On Mon, 2006-04-24 at 23:09 -0400, Krishna Kumar wrote:
> Lorenzo Isella wrote:
> 
> >Dear All,
> >I think I understood how to use the fitdistr() function to fit random
> >draws to a certain distribution.
> >I first tested it on a unimodal Gaussian distribution:
> >
> >  
> >
> 
> This only works for distributions that are specified below
>  >>>
> Distributions '"beta"', '"cauchy"', '"chi-squared"',
>           '"exponential"', '"f"', '"gamma"', '"geometric"',
>           '"log-normal"', '"lognormal"', '"logistic"', '"negative
>           binomial"', '"normal"', '"Poisson"', '"t"' and '"weibull"'
>           are recognised, case being ignored.
>  >>>>>>>>
> 
> >Then I tested it on a set of draws from a mixture made up of three
> >Gaussian distributions.
> >This time I used 9 fitting parameters:
> >- 3 weights N1,N2,N3 for the components of the Gaussian mixture
> >- 3 standard deviations sig1,sig2,sig3
> >- 3 means mu1,mu2,mu3
> >
> >  
> >
> 
> The package nor1Mix has density , distribution and rng for mixtures but 
> no fitting so here is a  fitting function..
> 
> mydistr<-function(x,mu,sig,wt)
> {
> sum(wt*dnorm(x,mu,sig))
> }
> 
> mydistrmle<-function(x, y = x) {
> 
> #mu goes from x1:3 sig goes x 4:6 and wt goes x 7:9
>         f = -sum(log(mydistr(y, c(x[1],x[2],x[3]),     
> c(x[4],x[5],x[6]),     c(x[7],x[8],x[9])  )))
>         cat("\n Function value:  ", -f)
>         cat("\n  Estimated parameters:       ", 
> c(x[1],x[2],x[3]),c(x[4],x[5],x[6]),c(x[7],x[8],x[9]), "\n")
> 
>         f
>     }
>    
> 
> 
> #generate 1000 samples from norMix  mixture MW.nm2
> x<-rnorMix(1000,MW.nm2)
> hist(rnorMix(1000,MW.nm2))
> #  Give it a starting values
> mu<-c(-0.2,0.4,0.9)
> sigma<-c(0.2, 0.2, 0.6)
> wt<-c(0.3,0.3,0.2)
> r<-optim(c(mu,sigma,wt),mydistrmle,control=list(maxit=50000))
> print(matrix(r$par,3,3))
> print(MW.nm2)
> 
> You will have to add additional constraints on the "wt" etc.  ( see 
> ?constrOptim)
> 
> Further I don't think there is a guaranteed unique decomposition of 
> variance between the three gaussians.

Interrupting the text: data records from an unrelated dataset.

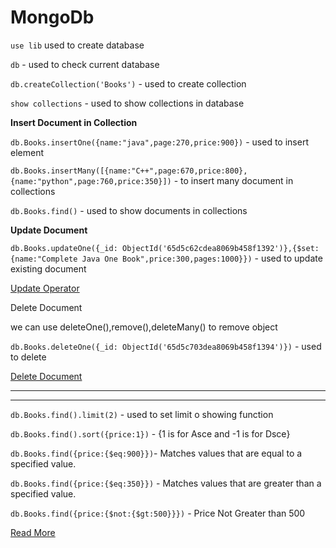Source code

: # MongoDb

`use lib`  used to create database

`db`  - used to check current database

`db.createCollection('Books')` - used to create collection

`show collections`  - used to show collections in database

**Insert Document in Collection**

`db.Books.insertOne({name:"java",page:270,price:900})` - used to insert element

`db.Books.insertMany([{name:"C++",page:670,price:800},{name:"python",page:760,price:350}])` - to insert many document in collections

`db.Books.find()` - used to show documents in collections

**Update Document**

`db.Books.updateOne({_id: ObjectId('65d5c62cdea8069b458f1392')},{$set:{name:"Complete Java One Book",price:300,pages:1000}})` - used to update existing document

[Update Operator](https://www.mongodb.com/docs/manual/reference/operator/update/)

Delete Document

we can use deleteOne(),remove(),deleteMany() to remove object

`db.Books.deleteOne({_id: ObjectId('65d5c703dea8069b458f1394')})` - used to delete

[Delete Document](https://www.mongodb.com/docs/mongodb-shell/crud/delete/)

---

---

`db.Books.find().limit(2)`  - used to set limit o showing function

`db.Books.find().sort({price:1})` - {1 is for Asce and -1 is for Dsce}

`db.Books.find({price:{$eq:900}})`- Matches values that are equal to a specified value.

`db.Books.find({price:{$eq:350}})` - Matches values that are greater than a specified value.

`db.Books.find({price:{$not:{$gt:500}}})` - Price Not Greater than 500

[Read More](https://www.mongodb.com/docs/manual/reference/operator/query/)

Just try different starting values
> and also is there a reason to stop at 3 gaussians ?..
> 
> Krishna

Thanks. There is not a particular reason to stop at three Gaussians
apart from the fact that I know that the data I will soon be given show
a 3 modal distribution.
Apart from implementing some extra constrains, are these sort of
problems numerically stable? I get plenty of warnings when I run your
code, although it executes.
Are those warnings anything to worry about or do they simply mean that
in some iterations the optimizer rejects the solution (though they seem
to deal with dnorm())?
Cheers

Lorenzo